Stilton

We will talk about the dairies of Cropwell Bishop & Colston Bassett.

Colston Bassett produced by one of 6 producers, in the north of England is probably the most well known and produces the traditional version made with animal rennet.
colston bassett logo

Cropwell Bishop another well respected dairy produce a Stilton aged in terracotta pots and sealed with a wax top, theirs is made with a vegetarian rennet.
Cropwell bishop stilton pots

Both of these dairies are in the area where Stilton must be produced to be able to be called a Stilton, in the three counties of Nottingham, Derby & Leicester.
Four other dairies are also allowed to produce Blue Stilton;
Hartington Creamery
Long Clawson Dairy
Tuxford & Tebbutt Creamery
Websters
Another dairy is only allowed to produce White Stilton

History of Stilton

The history of Stilton can be traced back to the early 18th Century where it was made in town of Stilton just outside of Peterborough. Peterborough/Stilton was a half way point between London and York where many a weary traveler would stop overnight and sample the local wares.
The recipe used has changed quite dramatically over the years yet remains one of the world’s best known and much loved cheeses.

Maturing

It takes around 72 litres of fresh milk to produce a 7.5kg Stilton wheel.

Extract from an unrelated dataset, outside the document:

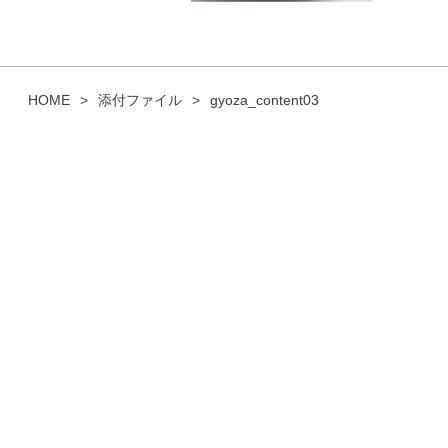
HOME
添付ファイル
gyoza_content03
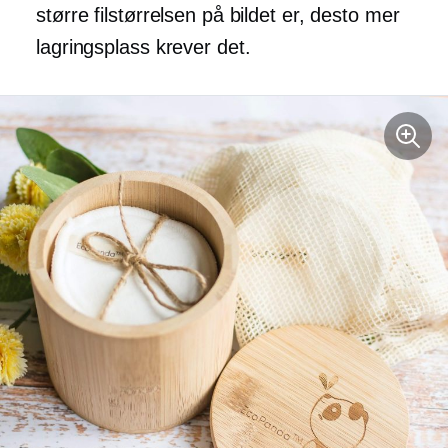
større filstørrelsen på bildet er, desto mer
lagringsplass krever det.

At Colston Bassett dairy they have had only 4 cheesemakers over the last 100 yrs, this only ensures that the practices remain unchanged and quality continues.
There are many regulations to follow before it can be called a Stilton, here are a few

– it can only be produced in the three Counties of Derbyshire, Nottinghamshire and Leicestershire
– it must be made from locally produced milk that has been pasteurised before use
– it can only be made in a cylindrical shape
– it must be allowed to form its own coat or crust
– it must never be pressed and
– it must have the magical blue veins radiating from the centre of the cheeseStilton

Stilton’s unique flavour makes it suitable not only for those special occasions when only the best will do , but also but for perking up everyday recipes and snacks. With its slightly open texture and buttery background it melts and crumbles easily.

There are numerous stories of how Stilton came about but you can check out the history here at the home of Stilton. . .
http://www.stiltoncheese.co.uk/history_of_stilton

Tasting notes

A creamy buttery firm textured cheese with a spicy blue cheese tang on the palate and veining throughout.
Traditionally paired with a Port and enjoyed during a wintry Christmas.

Quintessentially English, Stilton has its own Certification Trade Mark and is an EU Protected Food Name.
Interestingly Stilton may have some rocky years ahead, as the UK has decided to leave the EU Stilton may not be as protected as it has been in the past allowing others to create a Stilton like cheese!